### RECORDS PROVIDED ###

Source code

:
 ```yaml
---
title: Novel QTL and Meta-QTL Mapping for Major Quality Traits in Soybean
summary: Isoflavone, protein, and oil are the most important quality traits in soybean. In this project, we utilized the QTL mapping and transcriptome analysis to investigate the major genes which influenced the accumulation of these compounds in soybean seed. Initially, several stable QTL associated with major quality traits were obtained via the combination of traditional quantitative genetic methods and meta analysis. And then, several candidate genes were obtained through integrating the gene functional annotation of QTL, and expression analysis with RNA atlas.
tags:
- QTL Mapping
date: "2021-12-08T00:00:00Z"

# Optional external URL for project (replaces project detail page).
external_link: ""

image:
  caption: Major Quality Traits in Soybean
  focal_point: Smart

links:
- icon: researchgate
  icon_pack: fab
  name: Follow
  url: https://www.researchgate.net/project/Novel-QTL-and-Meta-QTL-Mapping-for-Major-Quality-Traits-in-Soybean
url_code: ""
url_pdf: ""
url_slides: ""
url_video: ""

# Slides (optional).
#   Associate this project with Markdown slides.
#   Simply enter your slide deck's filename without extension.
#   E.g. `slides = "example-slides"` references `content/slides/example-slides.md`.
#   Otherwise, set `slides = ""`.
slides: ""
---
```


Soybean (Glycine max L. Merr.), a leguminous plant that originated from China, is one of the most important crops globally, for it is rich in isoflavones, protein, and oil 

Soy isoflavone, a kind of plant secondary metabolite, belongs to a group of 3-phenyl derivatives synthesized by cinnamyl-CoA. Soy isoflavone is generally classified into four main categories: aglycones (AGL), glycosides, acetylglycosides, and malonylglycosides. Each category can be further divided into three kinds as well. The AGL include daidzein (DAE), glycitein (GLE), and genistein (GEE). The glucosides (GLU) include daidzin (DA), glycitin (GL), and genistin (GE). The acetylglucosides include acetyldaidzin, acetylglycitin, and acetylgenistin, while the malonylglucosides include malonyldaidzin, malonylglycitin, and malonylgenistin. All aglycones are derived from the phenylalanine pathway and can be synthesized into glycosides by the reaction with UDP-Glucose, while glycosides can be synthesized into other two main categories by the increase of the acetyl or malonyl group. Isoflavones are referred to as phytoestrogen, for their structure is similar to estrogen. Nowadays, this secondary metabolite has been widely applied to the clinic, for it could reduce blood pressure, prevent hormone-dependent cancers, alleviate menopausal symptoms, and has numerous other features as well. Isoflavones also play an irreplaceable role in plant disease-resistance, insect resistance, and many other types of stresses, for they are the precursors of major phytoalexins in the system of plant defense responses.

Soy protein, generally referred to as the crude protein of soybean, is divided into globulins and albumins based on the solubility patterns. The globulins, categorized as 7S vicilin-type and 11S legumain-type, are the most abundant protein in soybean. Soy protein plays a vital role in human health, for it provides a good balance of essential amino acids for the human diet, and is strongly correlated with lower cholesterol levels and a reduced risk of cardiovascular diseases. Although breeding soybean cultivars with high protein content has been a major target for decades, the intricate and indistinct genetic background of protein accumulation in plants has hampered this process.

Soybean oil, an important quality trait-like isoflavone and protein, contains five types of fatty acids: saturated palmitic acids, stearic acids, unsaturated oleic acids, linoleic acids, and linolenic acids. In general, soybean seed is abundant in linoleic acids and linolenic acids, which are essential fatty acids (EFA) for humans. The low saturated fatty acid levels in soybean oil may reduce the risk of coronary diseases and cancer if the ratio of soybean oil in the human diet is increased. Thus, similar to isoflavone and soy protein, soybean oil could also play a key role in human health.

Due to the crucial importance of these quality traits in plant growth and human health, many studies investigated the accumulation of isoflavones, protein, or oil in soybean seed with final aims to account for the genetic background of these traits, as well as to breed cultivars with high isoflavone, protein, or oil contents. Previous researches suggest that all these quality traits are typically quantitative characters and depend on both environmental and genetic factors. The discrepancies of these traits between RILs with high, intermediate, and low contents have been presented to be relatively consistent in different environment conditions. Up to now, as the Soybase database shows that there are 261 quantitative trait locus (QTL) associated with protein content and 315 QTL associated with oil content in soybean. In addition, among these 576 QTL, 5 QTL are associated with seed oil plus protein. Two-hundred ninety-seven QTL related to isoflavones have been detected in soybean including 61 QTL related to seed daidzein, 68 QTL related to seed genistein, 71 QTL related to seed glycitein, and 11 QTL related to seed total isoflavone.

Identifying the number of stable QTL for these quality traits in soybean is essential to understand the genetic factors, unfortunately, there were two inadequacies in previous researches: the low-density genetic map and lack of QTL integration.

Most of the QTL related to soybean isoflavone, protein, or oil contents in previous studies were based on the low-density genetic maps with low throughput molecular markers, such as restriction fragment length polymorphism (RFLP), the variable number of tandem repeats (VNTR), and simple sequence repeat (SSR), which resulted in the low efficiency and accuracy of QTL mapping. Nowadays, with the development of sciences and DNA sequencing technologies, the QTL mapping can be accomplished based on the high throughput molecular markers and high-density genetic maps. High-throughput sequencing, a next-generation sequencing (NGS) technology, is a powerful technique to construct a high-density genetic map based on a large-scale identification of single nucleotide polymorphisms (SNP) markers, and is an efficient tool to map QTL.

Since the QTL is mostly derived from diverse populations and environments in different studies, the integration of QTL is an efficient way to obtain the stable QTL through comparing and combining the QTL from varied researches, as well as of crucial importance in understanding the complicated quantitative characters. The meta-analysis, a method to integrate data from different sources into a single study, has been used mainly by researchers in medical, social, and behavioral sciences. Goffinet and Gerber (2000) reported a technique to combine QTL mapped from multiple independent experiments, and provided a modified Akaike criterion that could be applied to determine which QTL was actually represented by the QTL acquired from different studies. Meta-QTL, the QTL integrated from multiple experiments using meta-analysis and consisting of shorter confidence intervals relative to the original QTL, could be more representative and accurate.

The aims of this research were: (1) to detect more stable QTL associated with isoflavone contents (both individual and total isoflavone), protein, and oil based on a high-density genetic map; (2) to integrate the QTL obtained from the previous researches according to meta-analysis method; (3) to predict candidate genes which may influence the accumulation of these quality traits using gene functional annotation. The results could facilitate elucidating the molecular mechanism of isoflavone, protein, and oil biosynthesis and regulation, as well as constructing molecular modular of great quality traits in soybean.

###

Check each line of the records for "based" and copy the ones that contain it.

EXERCISE RESULT:
Soy protein, generally referred to as the crude protein of soybean, is divided into globulins and albumins based on the solubility patterns. The globulins, categorized as 7S vicilin-type and 11S legumain-type, are the most abundant protein in soybean. Soy protein plays a vital role in human health, for it provides a good balance of essential amino acids for the human diet, and is strongly correlated with lower cholesterol levels and a reduced risk of cardiovascular diseases. Although breeding soybean cultivars with high protein content has been a major target for decades, the intricate and indistinct genetic background of protein accumulation in plants has hampered this process.
Most of the QTL related to soybean isoflavone, protein, or oil contents in previous studies were based on the low-density genetic maps with low throughput molecular markers, such as restriction fragment length polymorphism (RFLP), the variable number of tandem repeats (VNTR), and simple sequence repeat (SSR), which resulted in the low efficiency and accuracy of QTL mapping. Nowadays, with the development of sciences and DNA sequencing technologies, the QTL mapping can be accomplished based on the high throughput molecular markers and high-density genetic maps. High-throughput sequencing, a next-generation sequencing (NGS) technology, is a powerful technique to construct a high-density genetic map based on a large-scale identification of single nucleotide polymorphisms (SNP) markers, and is an efficient tool to map QTL.
The aims of this research were: (1) to detect more stable QTL associated with isoflavone contents (both individual and total isoflavone), protein, and oil based on a high-density genetic map; (2) to integrate the QTL obtained from the previous researches according to meta-analysis method; (3) to predict candidate genes which may influence the accumulation of these quality traits using gene functional annotation. The results could facilitate elucidating the molecular mechanism of isoflavone, protein, and oil biosynthesis and regulation, as well as constructing molecular modular of great quality traits in soybean.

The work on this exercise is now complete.